[Extrait du document]:

═══

Non, je ne l’avais pas lu, Le
parfum, bizarrement.
En revanche, c’est fait,
maintenant.
Et c’est brillant,
effectivement.
Le Parfum, c’est ce roman
incroyablement dense, à l’action riche et aux descriptions saisissantes au point
qu’on en oublie presque qu’il ne fait pas même 300 pages. L’intrigue s’y
déroule dans la France du XVIIIème siècle, bien loin de celle que l’on côtoie en
général dans les fictions historiques et autres films d’époque : pas de Galerie
des glaces, pas de cour royale, pas de champ de bataille ou de guerre d’egos
royaux européens. Ici, on n’a que la rue, la rue sale et croupissante, la
pauvreté, partout, l’avidité aussi, et de façon générale, une bonne dose
massive de médiocrité humaine. On pourrait dire de façon très éculée (mais
aussi très exacte) que l’auteur ne prend pas de gants avec ses lecteurs, et les
plonge dès la toute première page dans une description suffocante,
impressionnante et révulsante de ce qu’est la rue à Paris à cette époque, de la
crasse qui y règne, de combien on y meurt, gémit et souffre, et surtout,
surtout, de combien on y étouffe. Le roman est en effet connu par-dessus tout
pour sa façon de décrire les odeurs de ses décors, notamment lorsque celles-ci
sont envahissantes, pestilentielles ou même carrément révoltantes. Le Parfum
est justement un bouquet de senteurs, d'éléments odorifères et autres fragrances dont
la diversité n’a d’égale que la précision de la description. Et je confirme, non seulement c'est réussi, mais c'est inoubliable. Le texte frappe à la gorge, au sang, aux sens, violente et sublime, chahute et chamboule. On est assailli d'intuitions souvent contradictoires : dégoût, attirance, rejet, émerveillement, dans un tournis rare comme seuls (je crois) les objets littéraires savent en provoquer.

═══

[Extraits de données]:

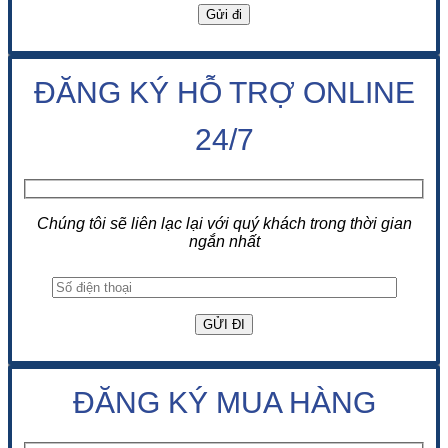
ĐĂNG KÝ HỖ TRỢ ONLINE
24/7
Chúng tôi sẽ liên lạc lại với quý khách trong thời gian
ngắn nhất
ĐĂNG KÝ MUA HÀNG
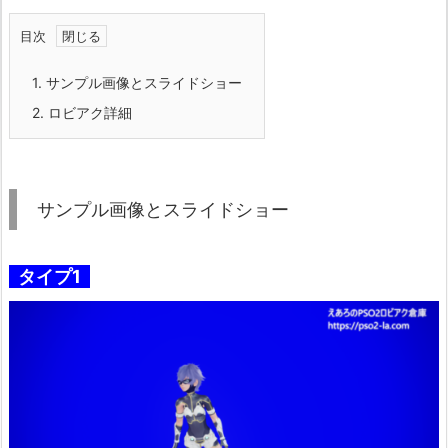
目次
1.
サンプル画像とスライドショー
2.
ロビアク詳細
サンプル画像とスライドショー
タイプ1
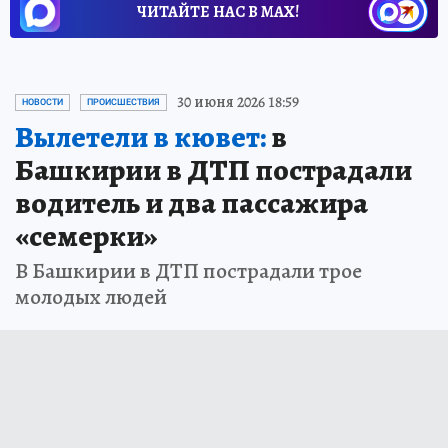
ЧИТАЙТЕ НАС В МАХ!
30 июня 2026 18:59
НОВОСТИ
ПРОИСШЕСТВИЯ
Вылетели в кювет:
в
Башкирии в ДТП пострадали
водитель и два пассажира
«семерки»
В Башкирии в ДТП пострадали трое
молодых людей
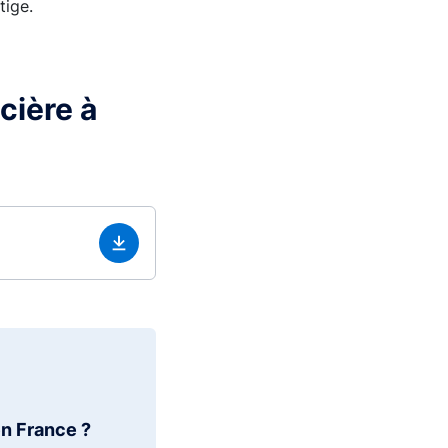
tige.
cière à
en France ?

═══

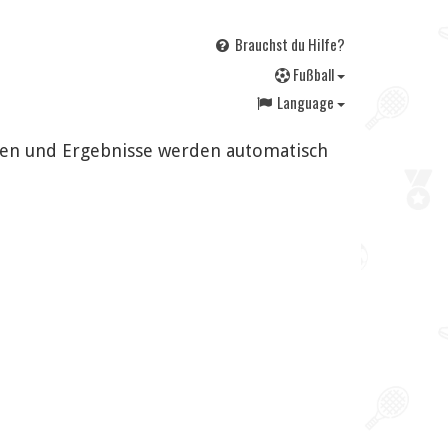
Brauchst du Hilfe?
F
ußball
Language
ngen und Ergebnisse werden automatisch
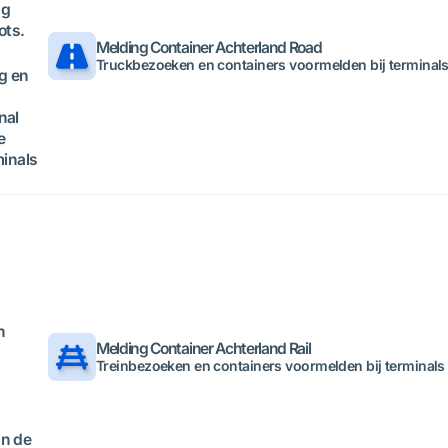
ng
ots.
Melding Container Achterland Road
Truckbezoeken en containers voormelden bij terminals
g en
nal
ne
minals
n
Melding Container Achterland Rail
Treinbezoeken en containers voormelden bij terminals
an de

═══

Dans quel pays et à quelle époque se déroule l'intrigue du roman, selon l'extrait consacré au Parfum ?

[Résultat de l'exercice]: Dans la France du XVIIIème siècle.